The International Monetary Fund on Tuesday cut its 2012 forecast for Africa along with most other countries around the world as the euro zone crisis dampens global demand and higher food prices weigh on food-importing countries in the region.
In its latest World Economic Outlook, the IMF shaved its 2012 projections for Africa to 5 percent from 5.4 percent. However, it revised up its 2013 outlook to 5.7 percent from 5.3 percent.
The Fund said spillovers from the euro zone crisis into Africa have so far been modest except for South Africa, which has close financial and trading ties with Europe.

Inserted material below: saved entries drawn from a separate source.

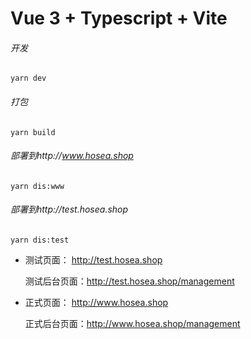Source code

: # Vue 3 + Typescript + Vite

###### 开发

`yarn dev`

###### 打包

`yarn build`

###### 部署到http://www.hosea.shop

`yarn dis:www`

###### 部署到http://test.hosea.shop

`yarn dis:test`

- 测试页面： http://test.hosea.shop

  测试后台页面：http://test.hosea.shop/management

- 正式页面： http://www.hosea.shop

  正式后台页面：http://www.hosea.shop/management
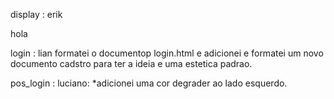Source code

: display : erik






hola





login : lian
formatei o documentop login.html e adicionei e formatei um novo documento cadstro para ter a ideia e uma estetica padrao.







pos_login : luciano: 
*adicionei uma cor degrader ao lado esquerdo.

The IMF cut its 2013 forecast for South African growth to 3 percent from a July projection of 3.3 percent mainly due to the impact from the continuing euro zone debt crisis. It maintained its 2012 projection of 2.6 percent.
“If the euro area crisis escalates further and global growth slows further, Sub-Saharan Africa’s prospects will be less favorable,” the IMF said.
“South Africa, strongly linked to Europe, would be particularly affected, with possible repercussions for some economies in southern Africa,” the Fund said, “Softer commodity prices would adversely affect the region’s natural resource exporters,” it added.
The IMF cautioned that African countries could also be hit if China’s economy slowed sharply. China’s economic growth is expected to be the lowest in more than a decade this year.
Increasing Chinese foreign direct investment and government funding to African countries has made it an important player in the region.
“The priority in much of the region is to continue to strengthen policy buffers and prepare contingency plans if downside risks materialise,” the IMF added.